■ DÉFIS ■
A: Recopiez l'extrait sur la démographie depuis "L’une des idées" jusqu'à "des années 70.".
B: Relevez, dans l'ordre, tous les nombres écrits en chiffres dans l'extrait sur la démographie.

Sommes-nous trop nombreux sur la Terre ?

L’une des idées les plus répandues à l’heure des préoccupations environnementales est que les humains seraient trop nombreux sur la Terre, menaçant de fait ses ressources naturelles. L’enjeu démographique s’impose aujourd’hui aux côtés du changement climatique comme l’une des principales problématiques écologiques de notre époque, alors que les projections de l’ONU annoncent 9,7 milliards d’êtres humains en 2050 contre 8 milliards aujourd’hui.

Si l’évolution démographique à proprement parler fut de tout temps un enjeu pour les civilisations, aussi bien à l’échelle d’une ville que d’un pays, elle ne s’est réellement ancrée dans le débat environnemental qu’à partir des années 70.

L’importance de ce débat et les tensions qu’il peut susciter, tant dans la sphère intime que dans la sphère publique, mérite que nous en possédions quelques clés.

■ MATÉRIEL PRÉSENTÉ ■

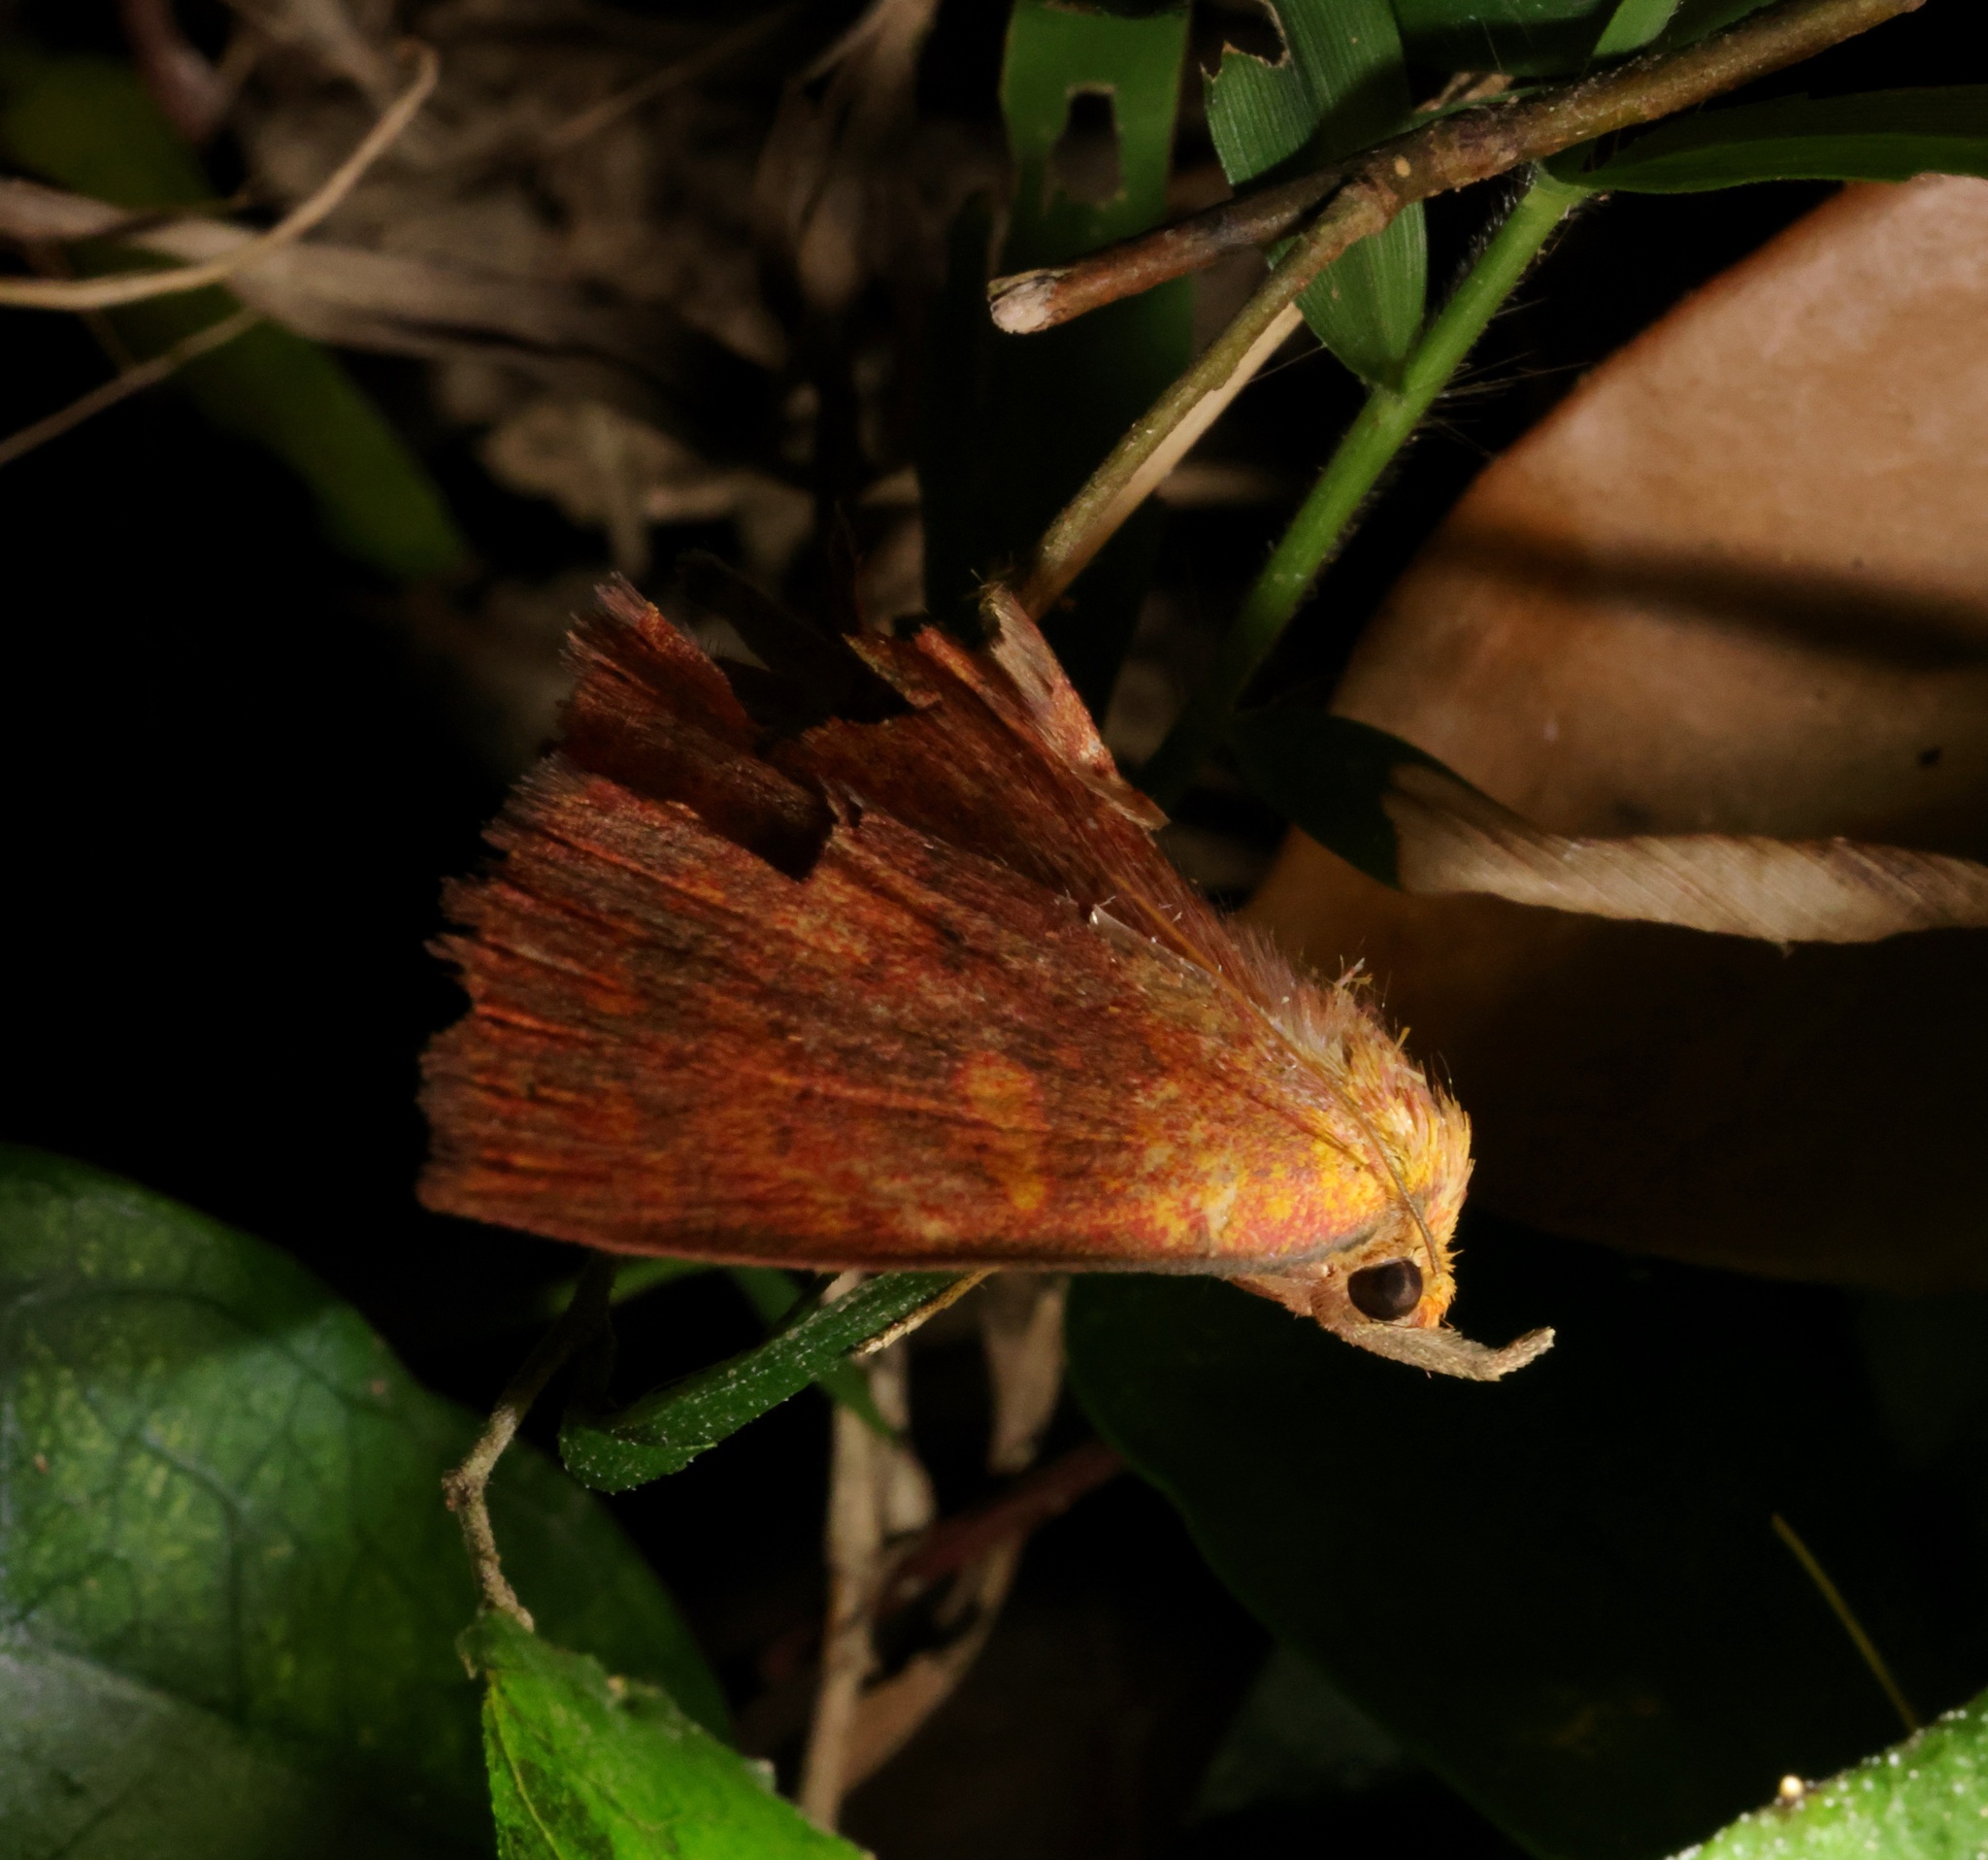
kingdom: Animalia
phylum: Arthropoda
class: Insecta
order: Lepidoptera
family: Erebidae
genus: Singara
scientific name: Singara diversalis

■ CORRIGÉ ■
A:
L’une des idées les plus répandues à l’heure des préoccupations environnementales est que les humains seraient trop nombreux sur la Terre, menaçant de fait ses ressources naturelles. L’enjeu démographique s’impose aujourd’hui aux côtés du changement climatique comme l’une des principales problématiques écologiques de notre époque, alors que les projections de l’ONU annoncent 9,7 milliards d’êtres humains en 2050 contre 8 milliards aujourd’hui.

Si l’évolution démographique à proprement parler fut de tout temps un enjeu pour les civilisations, aussi bien à l’échelle d’une ville que d’un pays, elle ne s’est réellement ancrée dans le débat environnemental qu’à partir des années 70.

B: 9,7 ; 2050 ; 8 ; 70